Years ago I bought an art print from a poster fair that would visit my university a couple of times a year.  I was so drawn to this painting, which featured a woman sitting at what looked to be a Parisian cafe, a pensive expression on her face, quill and half-glass of wine on her table.  I loved everything about this piece: the setting, the colours, the subject matter, the painter’s technique.  I didn’t even look up the artist for some time, or explore the historical context of the work (which is strange, considering I was an Art History major).  It spoke to me, and that was enough.

The Cafe, Tsuguharu Foujita (1949)

The Cafe, Tsuguharu Foujita (1949)

I felt an affinity with this woman, and I wanted to be her, but her world and life were so far away from mine.  This painting created a tension within me.  Of admiring, of relating…but also feeling disconnected.  Not having her life.  Not being able to do what she was doing.

That painting remained on my bedroom wall for one or two years, but then I rolled it up and stashed it away somewhere.  I eventually left university life and moved back to my hometown, and I suppose I had other posters to mount.

The thing is, I could never get rid of that print.  Not only that, I made sure it stayed in as pristine condition as possible.  In my many bouts of clearing out clutter over the years, whenever I would come upon that poster, I would feel happy to have re-discovered it, and made sure it did not get thrown out with the rest.  And I would think….I need to mount that someday.  But there it went, back with the other items not currently in use, tucked away safely in storage.

I moved a couple weeks ago, subletting my friend’s place while she is travelling for the next few months.  This space is teeny tiny, so I have brought minimal possessions with me.  But for some reason, I had to bring the print.

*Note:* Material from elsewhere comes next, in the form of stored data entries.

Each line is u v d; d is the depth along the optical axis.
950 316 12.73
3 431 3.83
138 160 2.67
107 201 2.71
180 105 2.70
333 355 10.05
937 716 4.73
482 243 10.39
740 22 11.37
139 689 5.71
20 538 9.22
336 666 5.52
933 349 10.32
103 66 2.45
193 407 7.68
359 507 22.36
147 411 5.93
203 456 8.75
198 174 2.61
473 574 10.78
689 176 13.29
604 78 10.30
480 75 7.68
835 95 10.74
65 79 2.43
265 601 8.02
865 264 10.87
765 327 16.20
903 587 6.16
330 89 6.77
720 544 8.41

Why now?  What shifted so that I knew, without hesitation, that she was coming with me this time?  And where was this impulse before?

It’s more than just arbitrary.  I look at that painting now, and the tension is gone.  I look at her now, and I relate with understanding.  She is in a different time, in a different place.  She doesn’t have a coffee by her side, nor a laptop in front of her.  But I can relate to her process.  I can relate to her expression.  I know what’s going on in her head.

The lady in the painting is me.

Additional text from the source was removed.